The Persistence Of Pirates

by Daniel Russ on April 27, 2010

French Naval Forces Overpower Pirates

A young hostage is taken to safety by French naval forces after they stormed the vessel. Two pirates and the boat’s captain were killed in the shoot-out. Three pirates were captured.”

Excerpts from, Time Magazine’s discussion of the persistence of Pirates.

“This time last year, Somali pirates dominated headlines in the U.S. The hijacking of the Maersk Alabama, a tanker captained by an American, led to a made-for-Hollywood intervention by sharp-shooting marines and triggered a media frenzy about the rise of piracy off the Horn of Africa. In the months that followed, a U.S. and E.U.-led naval task force stepped up patrols around Somalia’s coastline and lessened the threat posed by pirates there. This year there were only 17 attacks in the Gulf of Aden and waters surrounding Somalia between January and March — a peak time for piracy in the region because of a favorable weather conditions — compared to over 40 in that same period in 2009.

But Somalia’s pirates are far from defeated. On Apr. 18, they pulled off one of the most ambitious captures yet, seizing three Thai fishing trawlers far out into the Indian Ocean. The vessels had 77 crewmen on board and were 1,200 miles away from the Somali coast — making the hijacking the farthest off-shore heist ever conducted by Somali pirates as well as the largest in terms of numbers of hostages taken. Three days later, just four suspected Somali pirates armed with AK-47s and a rocket-propelled grenade managed to seize a Panamanian-listed bulk carrier 200 miles out from the Gulf of Aden corridor still patrolled by convoys of international warships.

Despite the vigil of many of the world’s powerful navies, it’s clear that the pirates’ reach seems to be widening, with the majority of recent successful attacks taking place closer to the Indian Ocean archipelagos of the Maldives and the Seychelles than Somalia. Currently, 15 vessels and 326 sailors are being held by Somali pirates — similar numbers to this time last year. Noel Choong, head of the International Maritime Bureau’s Piracy Reporting Centre based in Kuala Lumpur, says his organization has been receiving frantic calls from shipowners asking what Indian Ocean routes are actually safe. “It’s difficult to know what to tell them,” he says. “The pirates have been popping up almost everywhere.”

Analysts say the increasing range of the Somali pirates is a tactical response to the foreign crackdown over stretches of sea closer to Somalia.

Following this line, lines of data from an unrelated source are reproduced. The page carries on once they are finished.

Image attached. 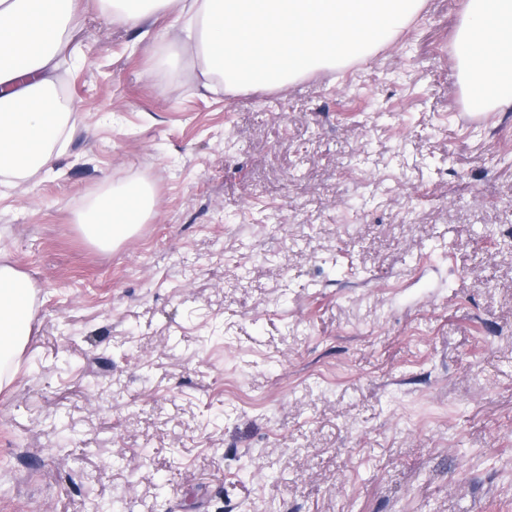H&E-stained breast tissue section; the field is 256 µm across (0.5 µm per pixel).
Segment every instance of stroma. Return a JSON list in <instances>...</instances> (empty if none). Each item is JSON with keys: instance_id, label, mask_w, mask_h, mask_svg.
<instances>
[{"instance_id": "1", "label": "stroma", "mask_w": 512, "mask_h": 512, "mask_svg": "<svg viewBox=\"0 0 512 512\" xmlns=\"http://www.w3.org/2000/svg\"><path fill=\"white\" fill-rule=\"evenodd\" d=\"M466 3L236 94L80 14L67 148L0 185L35 285L0 512H512V112L458 122ZM119 181L154 213L103 249ZM154 197L144 183L118 182L97 196L79 218L85 235L102 247L133 235L152 215Z\"/></svg>"}]
</instances>
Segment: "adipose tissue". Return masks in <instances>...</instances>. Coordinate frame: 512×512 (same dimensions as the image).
I'll return each mask as SVG.
<instances>
[{"label":"adipose tissue","mask_w":512,"mask_h":512,"mask_svg":"<svg viewBox=\"0 0 512 512\" xmlns=\"http://www.w3.org/2000/svg\"><path fill=\"white\" fill-rule=\"evenodd\" d=\"M113 21L146 26L171 15L159 41L195 59L203 88L274 89L311 70L344 65L387 42L422 0H96ZM77 0H0V184L43 172L63 150L74 108L53 71L70 46ZM456 33L459 77L467 91L487 85L476 106L512 109V0H467ZM151 188L118 182L79 222L95 244L133 235L154 209ZM33 283L0 264V390L11 385L32 330Z\"/></svg>","instance_id":"ef3b65f1"}]
</instances>
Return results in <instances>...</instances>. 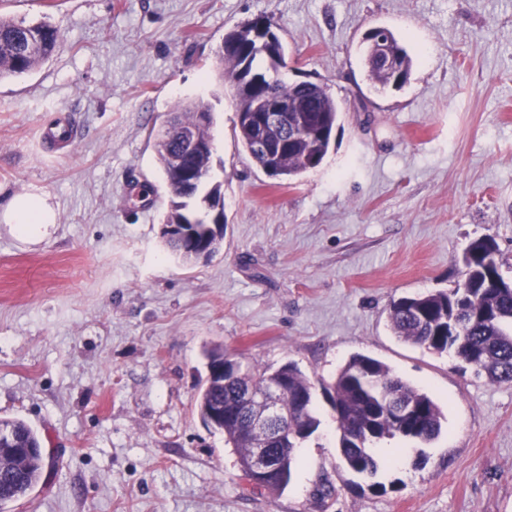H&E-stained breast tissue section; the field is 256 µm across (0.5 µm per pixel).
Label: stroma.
<instances>
[{
    "label": "stroma",
    "instance_id": "stroma-1",
    "mask_svg": "<svg viewBox=\"0 0 512 512\" xmlns=\"http://www.w3.org/2000/svg\"><path fill=\"white\" fill-rule=\"evenodd\" d=\"M0 14L64 39L0 80V417L27 421L50 458L0 512H512V383L388 322L393 299L454 288L473 238L496 240L512 278V0H0ZM260 15L280 25L288 81L326 84L341 108L328 154L291 181L243 149L212 68L225 34ZM378 26L414 59L402 88L366 76ZM193 98L212 106L226 224L220 251L185 266L161 234L154 133ZM59 112L80 130L65 158L38 139ZM17 197L45 201L54 224L18 231ZM214 345L314 383L375 358L436 400L443 432L380 443L375 494L320 396L290 484L250 489L195 410Z\"/></svg>",
    "mask_w": 512,
    "mask_h": 512
}]
</instances>
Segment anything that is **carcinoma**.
<instances>
[{"instance_id":"obj_1","label":"carcinoma","mask_w":512,"mask_h":512,"mask_svg":"<svg viewBox=\"0 0 512 512\" xmlns=\"http://www.w3.org/2000/svg\"><path fill=\"white\" fill-rule=\"evenodd\" d=\"M261 21L275 25L271 18L261 16L229 31L218 53V62L222 65V78L236 88V128L244 150L262 170L272 165L276 178L292 180L310 170L312 155H327L340 109L327 86L313 82L289 84L278 77L279 71L287 67L286 48L280 42L273 54L258 42L255 28ZM380 32L389 40L405 75H410L414 59L405 45L390 28L382 27ZM62 42L60 29L48 21L27 24L1 15L0 79L31 72L52 57ZM373 56L374 48L368 43L363 49L368 79L383 88L390 86L389 77L374 67ZM269 88L280 98L312 111V115L321 118L323 130L318 138L293 139L272 161L255 148L256 139L264 132L246 122ZM208 111L209 105L199 100L177 105L173 118L185 127H193L199 113ZM155 149L170 197L164 223L184 224L192 231L188 237L175 233L166 238L169 247L185 263L191 262V247L208 243L211 252H217L224 236L213 235V210L206 208L204 202L224 200L222 183L210 185L205 179L199 186L190 187L170 166V146L157 143ZM494 252H499L495 239L471 240L464 252L463 277L455 288L401 296L390 304L389 321L394 334L404 341L437 354L451 351L476 374L484 373L495 382L512 383V288L498 286L503 275L498 261L491 258ZM223 357L221 349L208 355V378L197 397L196 412L204 426L224 435L225 443L235 448L243 466L247 463L251 432L238 410L237 394L247 379L262 386L269 372L254 365L246 368L244 376L229 379L214 368L215 362ZM282 368L288 370V388L283 392L288 419L284 424L288 430L298 431L299 440L271 444L284 467L280 482L273 484L276 489L288 485L298 448L321 424L313 407L314 397L309 395L313 383L292 363ZM367 379L412 404L419 411L417 422L402 430L393 428L384 414L383 399L365 383ZM319 386L338 413L339 455L352 472L363 477L373 478L378 473L374 445L395 437L430 442L442 432L444 414L437 402L369 356L352 357L333 383L322 381ZM0 452L5 455L0 469L11 476L8 484L0 486L1 507L24 497L39 483L45 469V453L42 440L31 425L21 419L2 417Z\"/></svg>"}]
</instances>
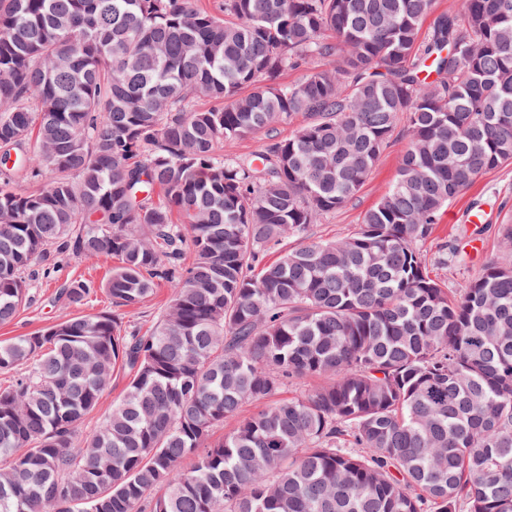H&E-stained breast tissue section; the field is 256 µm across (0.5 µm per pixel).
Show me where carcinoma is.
I'll return each instance as SVG.
<instances>
[{
    "mask_svg": "<svg viewBox=\"0 0 512 512\" xmlns=\"http://www.w3.org/2000/svg\"><path fill=\"white\" fill-rule=\"evenodd\" d=\"M433 4L0 0V323L61 255L118 258L114 308L171 288L146 330L101 311L0 342V512H512V227L453 289L420 252L512 163V0H459L423 39ZM402 119L391 188L312 238ZM308 121L309 119L303 114L293 115L291 118L276 124L273 131H260L242 137L235 143L232 148L233 152L239 155L252 154L263 149L270 141L271 136L279 140L288 138L298 127ZM127 382L128 377L123 373L117 374L111 388L103 393L95 409L85 417L82 424L83 431L93 430L112 411V405L122 397Z\"/></svg>",
    "mask_w": 512,
    "mask_h": 512,
    "instance_id": "cac0c4a2",
    "label": "carcinoma"
}]
</instances>
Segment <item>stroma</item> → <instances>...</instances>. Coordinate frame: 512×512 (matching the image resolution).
Listing matches in <instances>:
<instances>
[{
    "instance_id": "stroma-1",
    "label": "stroma",
    "mask_w": 512,
    "mask_h": 512,
    "mask_svg": "<svg viewBox=\"0 0 512 512\" xmlns=\"http://www.w3.org/2000/svg\"><path fill=\"white\" fill-rule=\"evenodd\" d=\"M407 143L405 126H397L373 173L355 199L312 225L313 236L338 239L355 231L365 212L393 184ZM507 224L512 225V164L480 176L443 211L433 235L423 246L431 276L451 288L478 276L486 262L499 254L501 229ZM445 245L461 252V264L450 267L437 264L438 252ZM115 263V258L104 256L60 257L51 276L33 285L26 304L22 305L15 319L0 325V341L33 333L73 316L111 309V299L102 290L78 306L56 301L55 291L73 280L103 281Z\"/></svg>"
}]
</instances>
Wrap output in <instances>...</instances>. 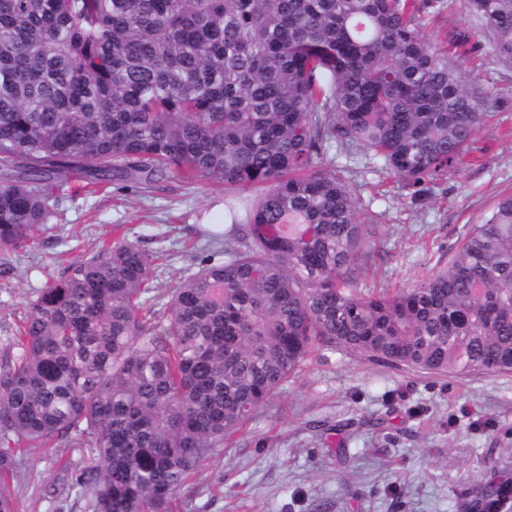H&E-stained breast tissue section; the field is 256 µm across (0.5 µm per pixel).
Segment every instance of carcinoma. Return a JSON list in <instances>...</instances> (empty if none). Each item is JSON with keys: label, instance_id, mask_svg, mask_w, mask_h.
<instances>
[{"label": "carcinoma", "instance_id": "1", "mask_svg": "<svg viewBox=\"0 0 512 512\" xmlns=\"http://www.w3.org/2000/svg\"><path fill=\"white\" fill-rule=\"evenodd\" d=\"M438 0H0V251L28 245L72 170L223 195L216 249L167 294L125 236L37 291L0 362V512L16 447L87 449L91 512H167L316 344L418 372H512V194L448 268L359 282L379 225L328 146L419 194L471 163L486 95L422 32ZM512 65V0H465ZM512 481L476 490L492 512Z\"/></svg>", "mask_w": 512, "mask_h": 512}]
</instances>
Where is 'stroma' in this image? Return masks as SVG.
<instances>
[{"instance_id": "35a3bbf8", "label": "stroma", "mask_w": 512, "mask_h": 512, "mask_svg": "<svg viewBox=\"0 0 512 512\" xmlns=\"http://www.w3.org/2000/svg\"><path fill=\"white\" fill-rule=\"evenodd\" d=\"M423 31L488 96L489 115L472 142L481 161L416 199L365 155L328 149L326 160L352 170L361 208L380 226L367 289L409 288L447 268L469 227L512 193V66L494 56L484 23L463 0H441ZM219 201L206 184L174 179L96 193L65 185L52 202L53 224L25 249L0 252V350L34 293L111 238L113 225L161 252L156 288L176 287L209 252L195 226ZM62 457L80 464L86 451L23 456L12 480L22 512H88L69 489ZM504 472L512 474V373L431 376L323 347L225 441L220 460L187 479L171 512H462L478 485Z\"/></svg>"}]
</instances>
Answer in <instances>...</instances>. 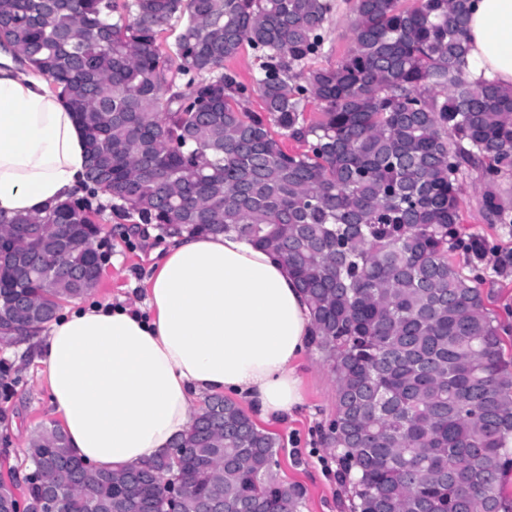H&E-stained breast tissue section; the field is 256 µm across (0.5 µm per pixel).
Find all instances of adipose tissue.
<instances>
[{
	"mask_svg": "<svg viewBox=\"0 0 512 512\" xmlns=\"http://www.w3.org/2000/svg\"><path fill=\"white\" fill-rule=\"evenodd\" d=\"M475 80L512 87V0H475ZM84 132L36 68L0 55V213L35 215L84 195ZM143 302L71 301L26 339L73 453L120 472L165 454L199 401L244 398L266 423L305 397L306 298L277 255L234 234L166 239Z\"/></svg>",
	"mask_w": 512,
	"mask_h": 512,
	"instance_id": "obj_1",
	"label": "adipose tissue"
}]
</instances>
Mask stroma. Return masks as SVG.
<instances>
[{
    "label": "stroma",
    "instance_id": "35a3bbf8",
    "mask_svg": "<svg viewBox=\"0 0 512 512\" xmlns=\"http://www.w3.org/2000/svg\"><path fill=\"white\" fill-rule=\"evenodd\" d=\"M333 9L325 24V45L315 64H336L352 45L351 10L353 0H331ZM462 232L484 239L489 251L481 261L483 280L480 288L488 307L506 330L505 353L512 355V267L498 272L499 253L512 249V231L488 223L479 205L485 184L477 170L466 171L461 180ZM109 232L112 253L104 267L92 297L97 302L133 303L143 301L144 281L154 264L153 253L163 245L165 234L154 224H138L104 209L99 217ZM0 360L11 364L16 379L13 395L7 404L8 419L0 421V433L10 434L8 463L17 475H25L29 460L26 455L31 435L41 427L53 425L56 417L47 387L37 364L18 353L16 347L0 345ZM298 371L304 381L305 403L302 409L281 423L267 424V431L281 441L277 451V478L298 483L307 490L303 512H344L338 493L340 487L329 466L336 460L323 441L324 430L335 414L336 384L327 363L316 348H309Z\"/></svg>",
    "mask_w": 512,
    "mask_h": 512
}]
</instances>
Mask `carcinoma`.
<instances>
[{"mask_svg":"<svg viewBox=\"0 0 512 512\" xmlns=\"http://www.w3.org/2000/svg\"><path fill=\"white\" fill-rule=\"evenodd\" d=\"M0 0V33L75 113L86 195L39 215H0V327L39 330L97 288L107 202L168 235L235 233L288 265L336 382L333 450L349 512H512V362L500 325L452 254L466 252L459 180L512 178V87L469 77L471 0H355L353 46L322 53L330 0ZM181 21L175 42L159 35ZM264 58L263 111L309 141L285 152L246 87L224 71L243 45ZM321 103L305 122L308 96ZM491 224L512 203L487 191ZM71 225L69 244L59 225ZM164 455L127 473L88 471L61 427L29 440L25 512L54 492L62 512H113L133 490L158 512H301L303 485L273 472L279 437L231 400L205 397ZM178 479L188 491L169 494ZM15 485L0 478V512Z\"/></svg>","mask_w":512,"mask_h":512,"instance_id":"obj_1","label":"carcinoma"}]
</instances>
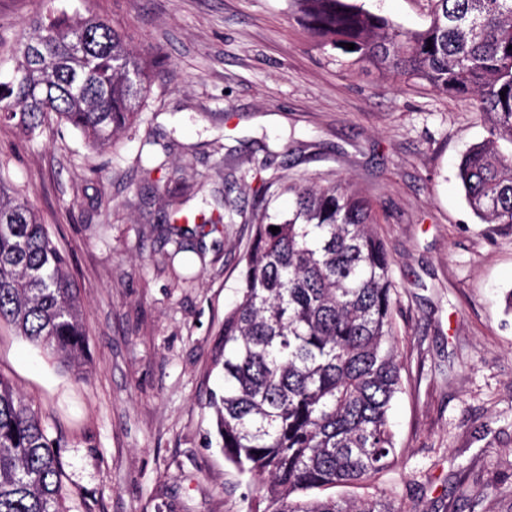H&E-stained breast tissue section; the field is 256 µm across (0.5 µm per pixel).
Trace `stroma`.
Wrapping results in <instances>:
<instances>
[{
	"label": "stroma",
	"mask_w": 512,
	"mask_h": 512,
	"mask_svg": "<svg viewBox=\"0 0 512 512\" xmlns=\"http://www.w3.org/2000/svg\"><path fill=\"white\" fill-rule=\"evenodd\" d=\"M409 29L428 0H361ZM105 16L150 79L138 116L90 148L70 125L37 139L0 124L8 184L70 261L86 364L61 365L0 327V374L60 446L64 512H248L255 483L224 458L212 365L270 183L342 179L374 207L393 260L404 392L399 456L378 481L402 512H512V226L485 224L458 179L486 130L474 100L384 78L322 47L290 0H0V54L49 7ZM164 166L139 161L144 140ZM195 193L184 196V180ZM180 200L190 265L163 219Z\"/></svg>",
	"instance_id": "35a3bbf8"
}]
</instances>
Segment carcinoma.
Masks as SVG:
<instances>
[{"label":"carcinoma","instance_id":"carcinoma-1","mask_svg":"<svg viewBox=\"0 0 512 512\" xmlns=\"http://www.w3.org/2000/svg\"><path fill=\"white\" fill-rule=\"evenodd\" d=\"M293 2L324 46L383 76L477 101L487 137L464 155L459 178L483 223L512 225V156L497 146L512 143V0H430L422 30L355 0ZM32 38L40 59L22 43L12 67L0 57L1 122L35 139L52 114L91 147L130 125L149 76L124 34L97 16L49 10ZM5 169L1 162L0 323L79 369L86 333L77 289L27 197L8 192ZM285 191L291 210L256 218L213 358L224 377L223 395L210 401L224 458L258 485L249 512H395L378 490L315 495L364 488L395 461L390 410L405 365L389 253L370 202L344 180ZM63 477L48 426L0 375V512H61Z\"/></svg>","mask_w":512,"mask_h":512}]
</instances>
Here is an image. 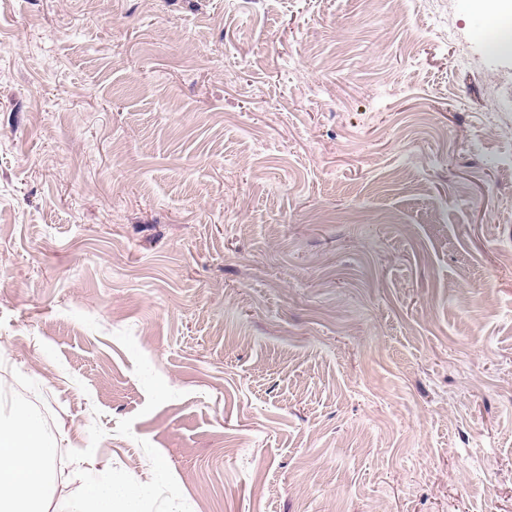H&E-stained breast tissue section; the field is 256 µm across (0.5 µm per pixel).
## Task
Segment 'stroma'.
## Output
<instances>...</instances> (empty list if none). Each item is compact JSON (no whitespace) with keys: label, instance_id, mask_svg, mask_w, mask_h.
<instances>
[{"label":"stroma","instance_id":"1","mask_svg":"<svg viewBox=\"0 0 512 512\" xmlns=\"http://www.w3.org/2000/svg\"><path fill=\"white\" fill-rule=\"evenodd\" d=\"M495 4L0 0V414L52 512H512ZM146 485L112 483L97 487L93 495L83 500L75 512H140L148 494Z\"/></svg>","mask_w":512,"mask_h":512}]
</instances>
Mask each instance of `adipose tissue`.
<instances>
[{
    "label": "adipose tissue",
    "mask_w": 512,
    "mask_h": 512,
    "mask_svg": "<svg viewBox=\"0 0 512 512\" xmlns=\"http://www.w3.org/2000/svg\"><path fill=\"white\" fill-rule=\"evenodd\" d=\"M57 445L39 417L19 409L0 418V512H49ZM146 486L107 482L76 512H140Z\"/></svg>",
    "instance_id": "obj_1"
}]
</instances>
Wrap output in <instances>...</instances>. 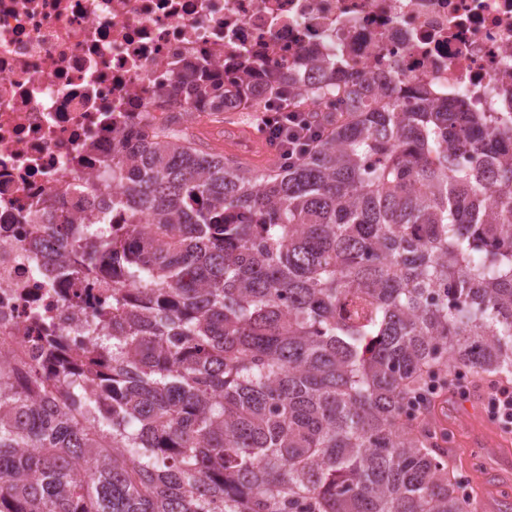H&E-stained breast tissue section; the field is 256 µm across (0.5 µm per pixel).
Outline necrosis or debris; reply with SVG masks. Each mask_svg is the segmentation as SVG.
I'll return each mask as SVG.
<instances>
[{
  "label": "necrosis or debris",
  "mask_w": 512,
  "mask_h": 512,
  "mask_svg": "<svg viewBox=\"0 0 512 512\" xmlns=\"http://www.w3.org/2000/svg\"><path fill=\"white\" fill-rule=\"evenodd\" d=\"M246 60L301 86L324 67L512 112V0H0V366L13 378L38 366L45 329L84 348L102 295L97 274L46 276L34 215L122 198L113 131L172 124L196 105L165 86Z\"/></svg>",
  "instance_id": "4bbe7bcc"
}]
</instances>
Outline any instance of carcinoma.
<instances>
[{"mask_svg": "<svg viewBox=\"0 0 512 512\" xmlns=\"http://www.w3.org/2000/svg\"><path fill=\"white\" fill-rule=\"evenodd\" d=\"M177 90L354 110L261 171L120 135L126 222L92 206L54 270H101L112 307L83 350L45 336L26 382L0 370V512H469L410 410L450 368L512 381V116L252 62Z\"/></svg>", "mask_w": 512, "mask_h": 512, "instance_id": "carcinoma-1", "label": "carcinoma"}]
</instances>
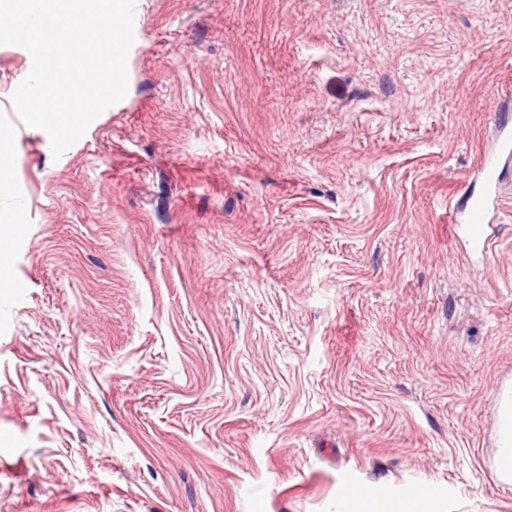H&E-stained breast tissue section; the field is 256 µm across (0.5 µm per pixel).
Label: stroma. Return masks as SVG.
I'll return each instance as SVG.
<instances>
[{"label":"stroma","instance_id":"1","mask_svg":"<svg viewBox=\"0 0 512 512\" xmlns=\"http://www.w3.org/2000/svg\"><path fill=\"white\" fill-rule=\"evenodd\" d=\"M0 45V512H512V155L491 269L450 210L512 99V0H136L60 159ZM497 473L501 481L512 482V406L506 410L501 424L496 453ZM429 494H418L411 490L404 498L390 503H384L377 493H367L360 496H350L344 501L336 503V511L360 512H420L431 497ZM353 507L359 508L354 510Z\"/></svg>","mask_w":512,"mask_h":512}]
</instances>
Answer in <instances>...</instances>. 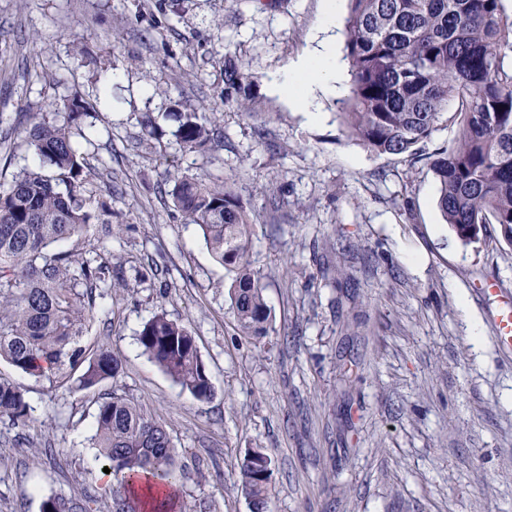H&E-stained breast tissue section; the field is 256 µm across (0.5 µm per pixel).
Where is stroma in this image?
I'll list each match as a JSON object with an SVG mask.
<instances>
[{"mask_svg": "<svg viewBox=\"0 0 512 512\" xmlns=\"http://www.w3.org/2000/svg\"><path fill=\"white\" fill-rule=\"evenodd\" d=\"M324 9L0 0V186L34 162L30 117L82 96L86 195L110 203L112 221L61 247L99 259L120 284L96 289L84 331L85 344L111 348L114 379L53 390L0 363L30 405L27 425L0 419V512H40L53 492L109 512L90 438L95 401L114 392L166 425L182 512H251L237 468L249 448L275 460L271 512H512V355L477 295L489 277L512 294V246L495 229L463 244L427 161L356 144L341 97L321 99L324 117L310 123L269 91L272 74L306 55ZM228 63L252 75L265 123L225 101ZM175 98L218 115L223 146L182 151ZM171 175L231 178L252 210L251 263L272 312L261 341L239 335L230 277L174 207ZM161 311L194 336L212 398L181 390L143 353L138 333Z\"/></svg>", "mask_w": 512, "mask_h": 512, "instance_id": "35a3bbf8", "label": "stroma"}]
</instances>
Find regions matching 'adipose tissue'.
I'll list each match as a JSON object with an SVG mask.
<instances>
[{
    "label": "adipose tissue",
    "instance_id": "1",
    "mask_svg": "<svg viewBox=\"0 0 512 512\" xmlns=\"http://www.w3.org/2000/svg\"><path fill=\"white\" fill-rule=\"evenodd\" d=\"M336 28V0H327L322 20L323 33L305 60L296 68L272 75L271 89L300 105L309 121L322 119L320 99L338 93L341 70L334 50L332 33Z\"/></svg>",
    "mask_w": 512,
    "mask_h": 512
}]
</instances>
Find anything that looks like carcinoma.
Returning <instances> with one entry per match:
<instances>
[{"instance_id": "cac0c4a2", "label": "carcinoma", "mask_w": 512, "mask_h": 512, "mask_svg": "<svg viewBox=\"0 0 512 512\" xmlns=\"http://www.w3.org/2000/svg\"><path fill=\"white\" fill-rule=\"evenodd\" d=\"M346 51L352 80L342 124L359 145L379 155L422 157L443 127L448 145L432 154L438 209L465 244L487 227L512 244V20L503 0H349ZM237 66L224 85L239 94L251 85ZM457 103L447 111L448 101ZM79 96L64 100L60 119L33 117L26 129L36 160L0 190V361L52 388L91 389L113 379L117 359L103 345L82 343L107 267L58 251L55 244L110 223L112 206H92L80 144L73 139L89 116ZM174 136L189 152L207 153L224 141L216 117L173 102ZM174 206L203 234L213 258L231 275L240 332L266 335L271 312L263 278L253 270L254 220L229 180L177 177ZM138 341L149 359L182 389L208 400L214 389L194 336L163 312L146 322ZM30 407L19 387L0 377V418L24 426ZM91 444L112 471V512H149L135 485L167 491L154 512H178L177 465L166 427L142 405L114 393L97 402ZM252 512H268L274 463L263 448L238 461ZM94 500L51 493L41 512H94Z\"/></svg>"}]
</instances>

Somali pirate captains “have learned the lessons of being hemmed in by these international navies,” says Roger Middleton, an expert on the Horn of Africa at Chatham House, a London-based think tank. “They’re probably thinking, ‘The further away we go, the more scattered we are, the harder it is for the foreign navies to catch us.'” At the peak of the patrols, there are between 35 to 40 warships plying the waters off Somalia and safeguarding commercial vessels transiting through the Gulf of Aden. Given that Somalia’s 1,900 mile-long coastline is continental Africa’s longest, there are plenty of holes for pirate “motherships” — retrofitted fishing vessels that tow along smaller skiffs and often carry large reserves of fuel as well as GPS equipment — to putter into the deep sea of the Indian Ocean. Middleton estimates that it would take a mammoth flotilla of 700 or 800 ships in the region to actually neutralize the full, albeit rudimentary, capabilities of the pirates.

That sort of mobilization is unthinkable, not least because modern navies simply do not boast such numbers. The current international anti-piracy effort comprises separate American-led, NATO and E.U. task forces as well as independent detachments of warships sent by countries like India, China and Russia. Operations have been loosely coordinated from U.S. navy regional headquarters in Bahrain at monthly meetings of the Shared Awareness and Deconfliction group, coined “SHADE.” So far, this conclave has enabled better policing of the Gulf of Aden, a vital artery for commercial shipping, and the protection of vulnerable vessels like the World Food Program ships that bring aid to Mogadishu, Somalia’s beleaguered capital. But the now vital work of monitoring vast stretches of the Indian Ocean will require far more coordination, particularly in the sensitive military field of surveillance.

Sam Bateman, a maritime security expert at the S. Rajaratnam School of International Studies in Singapore, questions whether that sort of cooperation can be achieved. “Aerial and eventually satellite surveillance is going to be essential to countering the piracy threat,” he says. “But you can imagine the U.S. would be rather unwilling to reveal to, say, China the full extent of its capabilities.” The anti-piracy task forces are already dealing with a host of other legal and logistical headaches, from tight rules of engagement — innocent Somali fishermen have been mistaken for combatants — to the dilemma of what to do with pirates arrested in international waters. Eleven suspected Somali pirates appeared in a Virginia court on Apr. 23 in connection to attacks earlier in the year, but U.S. and European officials fear trials like this may open up a jurisdictional can of worms, as well as lead to many applications for asylum. Some policy makers have even suggested instituting a roving, U.N.-backed floating criminal court.”